##### Listed entries

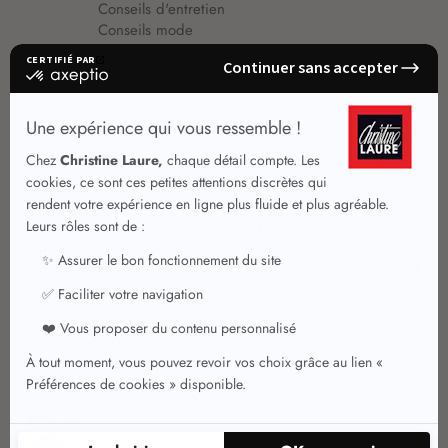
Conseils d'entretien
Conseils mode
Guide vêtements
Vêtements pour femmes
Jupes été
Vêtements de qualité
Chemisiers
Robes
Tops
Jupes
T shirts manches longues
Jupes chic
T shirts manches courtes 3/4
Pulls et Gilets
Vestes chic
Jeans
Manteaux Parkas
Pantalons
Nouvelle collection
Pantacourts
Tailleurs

##########

> Required work:
Switch every "Jupes" in the extracted text of the items to "Shorts" and keep everything else unchanged. Write out only the revised text, without the pictures.

> Result for this exercise:
Conseils d'entretien
Conseils mode
Guide vêtements
Vêtements pour femmes
Shorts été
Vêtements de qualité
Chemisiers
Robes
Tops
Shorts
T shirts manches longues
Shorts chic
T shirts manches courtes 3/4
Pulls et Gilets
Vestes chic
Jeans
Manteaux Parkas
Pantalons
Nouvelle collection
Pantacourts
Tailleurs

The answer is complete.